[Provided data Boundary: Start]

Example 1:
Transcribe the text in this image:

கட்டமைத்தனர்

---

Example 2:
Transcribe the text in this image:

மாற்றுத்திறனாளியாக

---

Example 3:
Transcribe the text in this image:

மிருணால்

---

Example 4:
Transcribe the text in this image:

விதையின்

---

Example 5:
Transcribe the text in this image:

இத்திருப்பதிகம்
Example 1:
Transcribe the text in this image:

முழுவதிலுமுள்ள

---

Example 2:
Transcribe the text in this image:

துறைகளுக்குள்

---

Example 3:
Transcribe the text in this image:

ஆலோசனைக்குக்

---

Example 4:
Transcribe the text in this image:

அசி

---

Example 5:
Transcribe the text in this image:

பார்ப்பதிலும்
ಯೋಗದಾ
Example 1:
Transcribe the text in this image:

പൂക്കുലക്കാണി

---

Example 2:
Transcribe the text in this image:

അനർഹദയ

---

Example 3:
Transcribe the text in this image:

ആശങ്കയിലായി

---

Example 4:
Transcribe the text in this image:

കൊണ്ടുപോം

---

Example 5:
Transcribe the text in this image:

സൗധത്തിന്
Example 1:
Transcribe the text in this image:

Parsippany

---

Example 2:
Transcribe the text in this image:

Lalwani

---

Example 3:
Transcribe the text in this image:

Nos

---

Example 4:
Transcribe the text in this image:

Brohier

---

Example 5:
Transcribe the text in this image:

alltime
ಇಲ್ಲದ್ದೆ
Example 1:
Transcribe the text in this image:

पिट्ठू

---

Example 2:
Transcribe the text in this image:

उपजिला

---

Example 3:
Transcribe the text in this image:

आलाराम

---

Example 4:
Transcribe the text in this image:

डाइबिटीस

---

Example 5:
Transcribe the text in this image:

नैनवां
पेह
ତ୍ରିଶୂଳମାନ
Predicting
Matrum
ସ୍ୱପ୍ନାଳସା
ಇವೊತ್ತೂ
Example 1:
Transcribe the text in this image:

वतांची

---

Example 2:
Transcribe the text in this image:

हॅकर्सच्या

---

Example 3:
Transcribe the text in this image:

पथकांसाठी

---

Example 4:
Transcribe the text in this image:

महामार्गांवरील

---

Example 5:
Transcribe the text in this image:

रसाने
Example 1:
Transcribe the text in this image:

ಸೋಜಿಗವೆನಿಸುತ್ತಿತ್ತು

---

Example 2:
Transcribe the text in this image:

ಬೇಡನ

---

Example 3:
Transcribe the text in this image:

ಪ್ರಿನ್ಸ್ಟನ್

[Provided data Boundary: End]

About this task: Once the records are read, print each of them exactly as written.

Finished task:
Example 1:
Transcribe the text in this image:

கட்டமைத்தனர்

---

Example 2:
Transcribe the text in this image:

மாற்றுத்திறனாளியாக

---

Example 3:
Transcribe the text in this image:

மிருணால்

---

Example 4:
Transcribe the text in this image:

விதையின்

---

Example 5:
Transcribe the text in this image:

இத்திருப்பதிகம்
Example 1:
Transcribe the text in this image:

முழுவதிலுமுள்ள

---

Example 2:
Transcribe the text in this image:

துறைகளுக்குள்

---

Example 3:
Transcribe the text in this image:

ஆலோசனைக்குக்

---

Example 4:
Transcribe the text in this image:

அசி

---

Example 5:
Transcribe the text in this image:

பார்ப்பதிலும்
ಯೋಗದಾ
Example 1:
Transcribe the text in this image:

പൂക്കുലക്കാണി

---

Example 2:
Transcribe the text in this image:

അനർഹദയ

---

Example 3:
Transcribe the text in this image:

ആശങ്കയിലായി

---

Example 4:
Transcribe the text in this image:

കൊണ്ടുപോം

---

Example 5:
Transcribe the text in this image:

സൗധത്തിന്
Example 1:
Transcribe the text in this image:

Parsippany

---

Example 2:
Transcribe the text in this image:

Lalwani

---

Example 3:
Transcribe the text in this image:

Nos

---

Example 4:
Transcribe the text in this image:

Brohier

---

Example 5:
Transcribe the text in this image:

alltime
ಇಲ್ಲದ್ದೆ
Example 1:
Transcribe the text in this image:

पिट्ठू

---

Example 2:
Transcribe the text in this image:

उपजिला

---

Example 3:
Transcribe the text in this image:

आलाराम

---

Example 4:
Transcribe the text in this image:

डाइबिटीस

---

Example 5:
Transcribe the text in this image:

नैनवां
पेह
ତ୍ରିଶୂଳମାନ
Predicting
Matrum
ସ୍ୱପ୍ନାଳସା
ಇವೊತ್ತೂ
Example 1:
Transcribe the text in this image:

वतांची

---

Example 2:
Transcribe the text in this image:

हॅकर्सच्या

---

Example 3:
Transcribe the text in this image:

पथकांसाठी

---

Example 4:
Transcribe the text in this image:

महामार्गांवरील

---

Example 5:
Transcribe the text in this image:

रसाने
Example 1:
Transcribe the text in this image:

ಸೋಜಿಗವೆನಿಸುತ್ತಿತ್ತು

---

Example 2:
Transcribe the text in this image:

ಬೇಡನ

---

Example 3:
Transcribe the text in this image:

ಪ್ರಿನ್ಸ್ಟನ್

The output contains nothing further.